Insights into Editorial: Make planning fashionable again
Background on Planned Economy:
A planned economy is a type of economic system where investment and the allocation of capital goods take place according to economy-wide economic and production plans.
A planned economy may use centralized, decentralized or participatory forms of economic planning.
India under Nehru’s leadership inaugurated a strategy for industrialisation of the country in the early 1950s.
A labour-surplus country like India should limit its industrial development ambitions to labour-intensive sectors, such as garments or leather. But Nehru adopted a different strategy.
- This involved the setting up of public sector units (PSUs) in diverse areas of manufacturing; research institutions in cutting-edge technologies of the time such as space and atomic energy; and centres of higher learning, including the Indian Institutes of Technologies (IITs).

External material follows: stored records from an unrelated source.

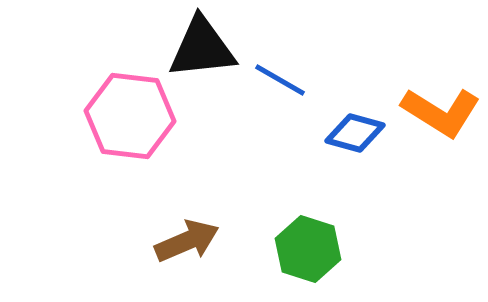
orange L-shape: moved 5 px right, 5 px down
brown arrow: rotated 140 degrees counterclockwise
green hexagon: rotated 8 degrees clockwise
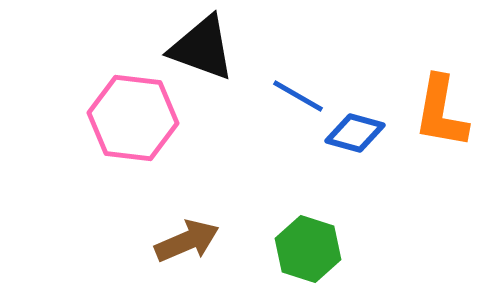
black triangle: rotated 26 degrees clockwise
blue line: moved 18 px right, 16 px down
orange L-shape: rotated 68 degrees clockwise
pink hexagon: moved 3 px right, 2 px down
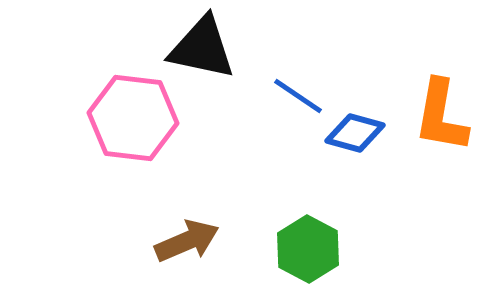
black triangle: rotated 8 degrees counterclockwise
blue line: rotated 4 degrees clockwise
orange L-shape: moved 4 px down
green hexagon: rotated 10 degrees clockwise
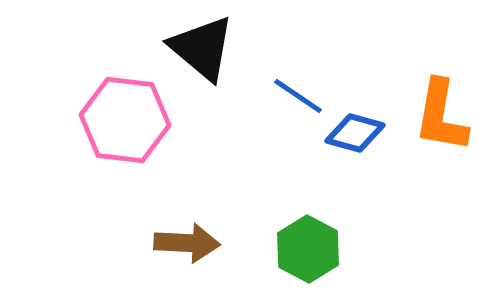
black triangle: rotated 28 degrees clockwise
pink hexagon: moved 8 px left, 2 px down
brown arrow: moved 2 px down; rotated 26 degrees clockwise
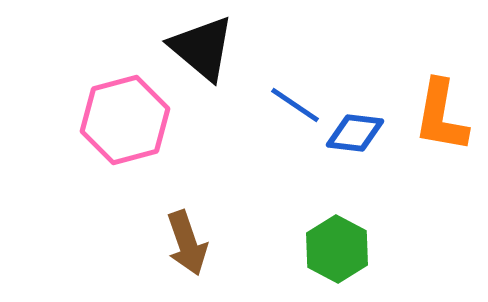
blue line: moved 3 px left, 9 px down
pink hexagon: rotated 22 degrees counterclockwise
blue diamond: rotated 8 degrees counterclockwise
brown arrow: rotated 68 degrees clockwise
green hexagon: moved 29 px right
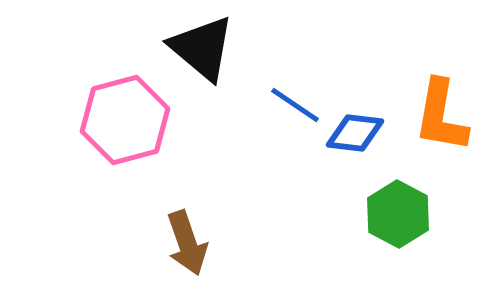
green hexagon: moved 61 px right, 35 px up
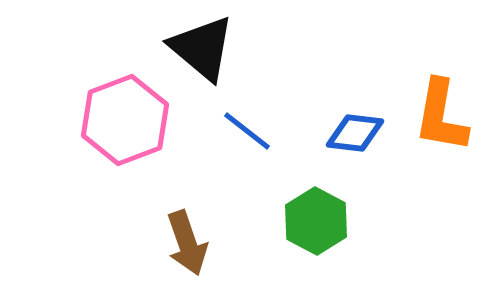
blue line: moved 48 px left, 26 px down; rotated 4 degrees clockwise
pink hexagon: rotated 6 degrees counterclockwise
green hexagon: moved 82 px left, 7 px down
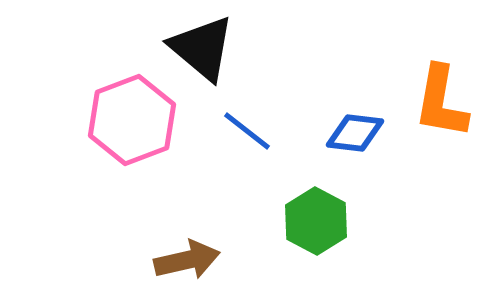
orange L-shape: moved 14 px up
pink hexagon: moved 7 px right
brown arrow: moved 17 px down; rotated 84 degrees counterclockwise
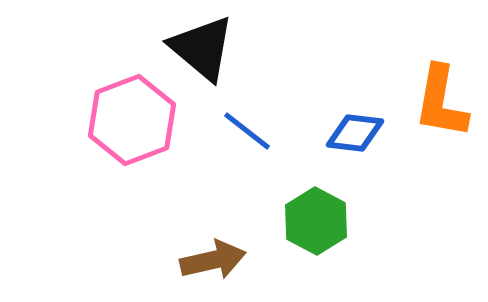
brown arrow: moved 26 px right
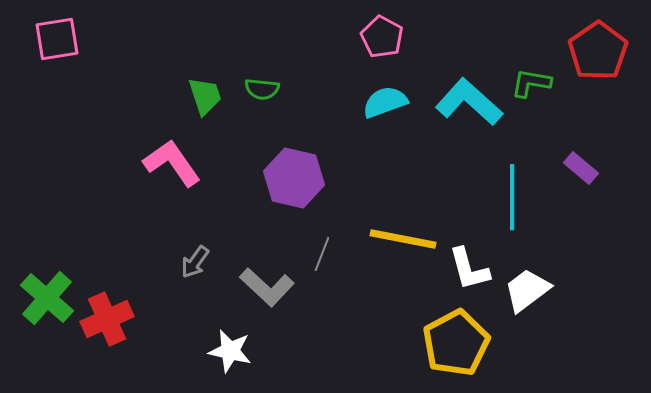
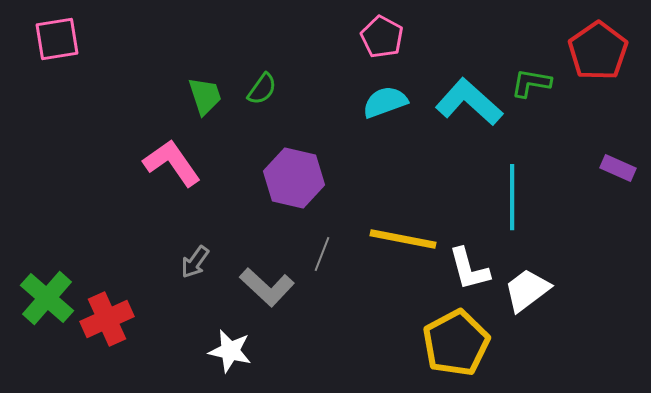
green semicircle: rotated 60 degrees counterclockwise
purple rectangle: moved 37 px right; rotated 16 degrees counterclockwise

- All of these by a poor country, which was still struggling to find its feet amidst the multiple blows it had to endure during the early years after Independence.
Erstwhile Prime Minister Nehru Views:
During the colonial period, the British government in India had indeed been putting the theory of comparative advantage into practice to the disadvantage of most Indians.
In his book The Discovery of India, Nehru described how the colonial government systematically strangulated Indian entrepreneurship.
Nehru argued that the fundamental requirements for a modern India included “a heavy engineering and machine-making industry, scientific research institutes, and electric power.”
Challenging the Existing orthodoxy:
By consciously entering into sectors such as machine building and nuclear research, which needed capital and technology more critically than labour, India was also challenging a deeply held orthodoxy in economic theory.
Theory suggests that countries should develop industries based on their comparative advantage. According to this theory, a labour-surplus country like India should be limiting its industrial development ambitions to labour-intensive sectors, such as garments or leather.
Ideas into Reality After Independence:
The programmes launched in India from the 1950s onwards to build indigenous capabilities in capital- and technology-intensive sectors, despite the general poverty of the country, became a model for other developing and Third World nations.
The debates around Indian planning provided a fertile launching pad for the evolution of development economics as an important sub-discipline.
Successes that India enjoys today:
The successes that India enjoys today in the information technology and knowledge-intensive sectors owe much to the research and educational institutions that were built during the early decades.
India’s commitment towards development through planning had begun to diminish from the early 1990s itself much before the Planning Commission was formally dismantled in 2014.
After the introduction of economic reforms in 1991, public investment, especially on agriculture and industry, has been on a decline in the country.
India is today one of the largest markets in the world for a wide range of goods, whether passenger cars, mobile phones or food products.
There has been little recognition of the important role that PSUs can play as creators of new technologies and knowledge, particularly in fields in which the private sector may have little interest or capabilities.
At the same time, however, planning did very little to remove the hurdles to the growth of agriculture and small-scale industries.
India’s record during the post-Independence period in implementing land reforms and ensuring primary education for all has been rather unimpressive.
As a result, the benefits from state-led development have so far reached only a minority of Indians.
Despite the emergence of such a large domestic market, the record of Indian manufacturing in absorbing the large labour reserves in the country remains abysmal.
Success Achieved by the Countries by Adopting “Planned Strategy”:
Planning is not incompatible with markets and globalisation. On the contrary, a developing country trying hard to stay afloat to the turbulence of a global economy requires more, and not less, guidance thorough industrial policies.
The successes achieved by East Asian countries such as South Korea in manufacturing are, to a great extent, the result of strategic planning over several decades by their governments.
China is gradually shifting its economic base from low-wage industries, and is now emerging as a global leader, even ahead of the U.S., in several new technologies, including artificial intelligence and renewable energy.
These Chinese achievements owe much to the careful planning and investments made by its government, particularly in the area of science and technology.
Conclusion:
It will only be reasonable to argue that the foundations for India’s diversified economic base had been laid during the planning years.
The employment challenge that India faces close to 15 million waiting to be absorbed in the industrial and services sectors every year is possibly bigger than that faced by any other country (except China) in the world.
It cannot be resolved with the technologies that foreign companies bring into India, which tend to be labour saving.
What India requires, on the other hand, are technological advances that create new economic opportunities and absorb not displace labour.
For instance, breakthroughs in biotechnology that may find new commercial applications for our agricultural products, or electric vehicles and renewable energy solutions that depend less on imported material.
Way Forward:
India’s research institutions and our PSUs should engage in the creation and dissemination of such technologies. The country’s industrial policies should be able to enthuse young and educated entrepreneurs from rural areas to make use of these technologies to create new jobs.
There is a need of revisiting the ideas on planning, championed in particular by Jawaharlal Nehru.
And, for all these, planning should be brought back to the centre of our economic discussions.